◆ SOURCE RECORDS:
◇ ◇ ◇ ◇

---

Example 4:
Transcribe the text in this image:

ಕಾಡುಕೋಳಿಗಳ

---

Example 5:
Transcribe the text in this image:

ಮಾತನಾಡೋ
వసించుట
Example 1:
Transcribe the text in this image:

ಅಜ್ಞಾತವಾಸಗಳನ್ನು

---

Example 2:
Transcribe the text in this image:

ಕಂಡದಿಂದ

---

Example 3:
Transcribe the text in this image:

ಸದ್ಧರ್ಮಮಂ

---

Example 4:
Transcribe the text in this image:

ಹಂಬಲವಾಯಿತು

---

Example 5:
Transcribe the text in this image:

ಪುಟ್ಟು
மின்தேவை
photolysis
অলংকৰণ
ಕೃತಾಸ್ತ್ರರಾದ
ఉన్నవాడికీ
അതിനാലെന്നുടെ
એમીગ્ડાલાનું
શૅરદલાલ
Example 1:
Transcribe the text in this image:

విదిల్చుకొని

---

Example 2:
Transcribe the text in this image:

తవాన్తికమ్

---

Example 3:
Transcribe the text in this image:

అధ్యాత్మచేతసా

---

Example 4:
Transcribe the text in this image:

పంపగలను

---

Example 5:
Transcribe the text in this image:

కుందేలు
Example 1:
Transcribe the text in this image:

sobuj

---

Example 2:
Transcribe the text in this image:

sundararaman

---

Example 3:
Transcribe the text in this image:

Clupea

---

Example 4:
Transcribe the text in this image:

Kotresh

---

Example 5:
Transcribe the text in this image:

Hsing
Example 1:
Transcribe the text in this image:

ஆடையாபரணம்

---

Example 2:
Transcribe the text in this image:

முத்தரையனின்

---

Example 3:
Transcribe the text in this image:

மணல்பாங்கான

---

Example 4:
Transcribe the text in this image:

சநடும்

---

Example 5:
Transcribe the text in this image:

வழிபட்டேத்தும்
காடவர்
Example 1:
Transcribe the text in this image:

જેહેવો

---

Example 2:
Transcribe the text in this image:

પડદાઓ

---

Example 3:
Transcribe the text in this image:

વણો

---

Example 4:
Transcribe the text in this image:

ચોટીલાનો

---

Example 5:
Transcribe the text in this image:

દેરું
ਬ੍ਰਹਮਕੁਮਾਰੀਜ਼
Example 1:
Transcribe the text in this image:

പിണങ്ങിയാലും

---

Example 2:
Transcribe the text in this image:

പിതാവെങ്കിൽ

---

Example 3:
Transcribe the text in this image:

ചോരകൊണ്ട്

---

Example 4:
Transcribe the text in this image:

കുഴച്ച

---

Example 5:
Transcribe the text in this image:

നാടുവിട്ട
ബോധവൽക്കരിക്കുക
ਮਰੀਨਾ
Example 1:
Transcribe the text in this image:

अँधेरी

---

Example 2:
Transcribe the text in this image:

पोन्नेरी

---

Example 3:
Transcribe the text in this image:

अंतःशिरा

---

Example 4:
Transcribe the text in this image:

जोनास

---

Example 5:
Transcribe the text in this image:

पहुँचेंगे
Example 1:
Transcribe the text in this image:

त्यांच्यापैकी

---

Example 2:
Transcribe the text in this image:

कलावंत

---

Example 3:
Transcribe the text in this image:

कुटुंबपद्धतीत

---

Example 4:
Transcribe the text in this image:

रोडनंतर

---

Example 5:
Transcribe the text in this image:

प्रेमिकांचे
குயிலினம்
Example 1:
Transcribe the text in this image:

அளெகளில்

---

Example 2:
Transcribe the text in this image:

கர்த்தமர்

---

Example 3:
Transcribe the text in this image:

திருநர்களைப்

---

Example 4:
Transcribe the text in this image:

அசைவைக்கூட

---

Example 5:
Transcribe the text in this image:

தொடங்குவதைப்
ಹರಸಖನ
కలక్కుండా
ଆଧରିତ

◇ ◇ ◇ ◇

◆ ASSIGNMENT:
Please set down the full listing above, word for word.

◆ TASK ANSWER:
---

Example 4:
Transcribe the text in this image:

ಕಾಡುಕೋಳಿಗಳ

---

Example 5:
Transcribe the text in this image:

ಮಾತನಾಡೋ
వసించుట
Example 1:
Transcribe the text in this image:

ಅಜ್ಞಾತವಾಸಗಳನ್ನು

---

Example 2:
Transcribe the text in this image:

ಕಂಡದಿಂದ

---

Example 3:
Transcribe the text in this image:

ಸದ್ಧರ್ಮಮಂ

---

Example 4:
Transcribe the text in this image:

ಹಂಬಲವಾಯಿತು

---

Example 5:
Transcribe the text in this image:

ಪುಟ್ಟು
மின்தேவை
photolysis
অলংকৰণ
ಕೃತಾಸ್ತ್ರರಾದ
ఉన్నవాడికీ
അതിനാലെന്നുടെ
એમીગ્ડાલાનું
શૅરદલાલ
Example 1:
Transcribe the text in this image:

విదిల్చుకొని

---

Example 2:
Transcribe the text in this image:

తవాన్తికమ్

---

Example 3:
Transcribe the text in this image:

అధ్యాత్మచేతసా

---

Example 4:
Transcribe the text in this image:

పంపగలను

---

Example 5:
Transcribe the text in this image:

కుందేలు
Example 1:
Transcribe the text in this image:

sobuj

---

Example 2:
Transcribe the text in this image:

sundararaman

---

Example 3:
Transcribe the text in this image:

Clupea

---

Example 4:
Transcribe the text in this image:

Kotresh

---

Example 5:
Transcribe the text in this image:

Hsing
Example 1:
Transcribe the text in this image:

ஆடையாபரணம்

---

Example 2:
Transcribe the text in this image:

முத்தரையனின்

---

Example 3:
Transcribe the text in this image:

மணல்பாங்கான

---

Example 4:
Transcribe the text in this image:

சநடும்

---

Example 5:
Transcribe the text in this image:

வழிபட்டேத்தும்
காடவர்
Example 1:
Transcribe the text in this image:

જેહેવો

---

Example 2:
Transcribe the text in this image:

પડદાઓ

---

Example 3:
Transcribe the text in this image:

વણો

---

Example 4:
Transcribe the text in this image:

ચોટીલાનો

---

Example 5:
Transcribe the text in this image:

દેરું
ਬ੍ਰਹਮਕੁਮਾਰੀਜ਼
Example 1:
Transcribe the text in this image:

പിണങ്ങിയാലും

---

Example 2:
Transcribe the text in this image:

പിതാവെങ്കിൽ

---

Example 3:
Transcribe the text in this image:

ചോരകൊണ്ട്

---

Example 4:
Transcribe the text in this image:

കുഴച്ച

---

Example 5:
Transcribe the text in this image:

നാടുവിട്ട
ബോധവൽക്കരിക്കുക
ਮਰੀਨਾ
Example 1:
Transcribe the text in this image:

अँधेरी

---

Example 2:
Transcribe the text in this image:

पोन्नेरी

---

Example 3:
Transcribe the text in this image:

अंतःशिरा

---

Example 4:
Transcribe the text in this image:

जोनास

---

Example 5:
Transcribe the text in this image:

पहुँचेंगे
Example 1:
Transcribe the text in this image:

त्यांच्यापैकी

---

Example 2:
Transcribe the text in this image:

कलावंत

---

Example 3:
Transcribe the text in this image:

कुटुंबपद्धतीत

---

Example 4:
Transcribe the text in this image:

रोडनंतर

---

Example 5:
Transcribe the text in this image:

प्रेमिकांचे
குயிலினம்
Example 1:
Transcribe the text in this image:

அளெகளில்

---

Example 2:
Transcribe the text in this image:

கர்த்தமர்

---

Example 3:
Transcribe the text in this image:

திருநர்களைப்

---

Example 4:
Transcribe the text in this image:

அசைவைக்கூட

---

Example 5:
Transcribe the text in this image:

தொடங்குவதைப்
ಹರಸಖನ
కలక్కుండా
ଆଧରିତ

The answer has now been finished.